Drosophila subobscura flies’ peculiar “romantic” barfing might have evolved by repurposing brain cells that usually control digestion for more romantic pursuits, researchers report August 14 in Science.
Most male fruit flies court by following the females around and vibrating their wings to serenade them with a species-specific love song, says Adriane Otopalik. But some fly species, like D. subobscura, spice things up a little. The males will vomit a bit of their last meal and offer it to females they are interested in, says Otopalik, a neuroscientist at Howard Hughes Medical Institute’s Janelia Research Campus in Ashburn, Va.
Nuptial gifts like these are common in some animals, like male spiders attempting to win over their mates without getting their heads bitten off. Scientists think female flies, which can be “very choosy,” might use this romantic barf to pick suitable suitors, says Otopalik, who was not involved in the study.
The thousands of neurons that control most of male fruit flies’ courtship produce a male-specific version of a protein called fruitless. Artificially activating these neurons can make D. subobscura males go through the motions of their seduction dance — even when there aren’t any females around, says Daisuke Yamamoto, an evolutionary biologist at National Institute of Information and Communications Technology in Kobe, Japan.
Yamamoto and his collaborators wondered if somewhere in these courtship brain cells was the key to understanding how nuptial gift giving evolved.

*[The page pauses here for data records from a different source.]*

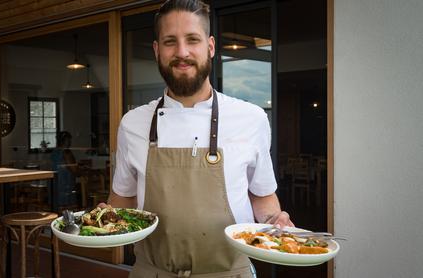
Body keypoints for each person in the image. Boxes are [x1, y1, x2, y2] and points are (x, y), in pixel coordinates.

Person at [108, 0, 294, 277]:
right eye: (170, 41)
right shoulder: (132, 123)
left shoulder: (251, 118)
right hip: (153, 272)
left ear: (210, 46)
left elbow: (262, 196)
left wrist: (274, 220)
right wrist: (104, 219)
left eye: (192, 40)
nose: (182, 52)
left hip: (230, 272)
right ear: (157, 50)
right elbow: (122, 200)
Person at [50, 131, 79, 209]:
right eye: (69, 140)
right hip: (66, 184)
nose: (70, 143)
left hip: (56, 184)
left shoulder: (54, 152)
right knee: (68, 208)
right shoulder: (66, 152)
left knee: (58, 208)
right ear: (65, 141)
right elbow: (74, 169)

The team found that a group of 16 to 18 digestion-controlling neurons in the D. subobscura brain had the male version of the fruitless protein. Activating just that small number of brain cells triggered males to spill their guts, making them more successful at mating with the ladies of their species.
These same digestion-related neurons in Drosophila melanogaster don’t produce the male-specific fruitless protein. This fly species diverged from D. subobscura about 30 million to 35 million years ago and does not have this vomit-wooing strategy.
D. melanogaster’s digestion neurons are not connected to the rest of the courtship neurons. But when the researchers made those brain cells in D. melanogaster produce the male-specific fruitless protein, male flies vomited as they pursued the females. This also made these cells larger, growing toward and possibly connecting to the courtship neurons in this species.
This is an “amazing example of … cross-species comparison as a way of trying to understand sort of general principles of how a sex-specific behavior comes into being,” Otopalik says.
In D. melanogaster, the digestion neurons are involved in bubbling, a behavior where overstuffed flies vomit some of their stomach contents, Yamamoto says.
“These [digestion] neurons actually directly control the motor system,” projecting into the flies’ gut and mouthparts, Yamamoto says. So nuptial gift giving probably evolved by borrowing an entire preexisting vomit circuit and repurposing it into the courtship system.
The brain cells probably got connected by accident, he says. But the connection was fruitful, and barfing became quite the romantic gesture.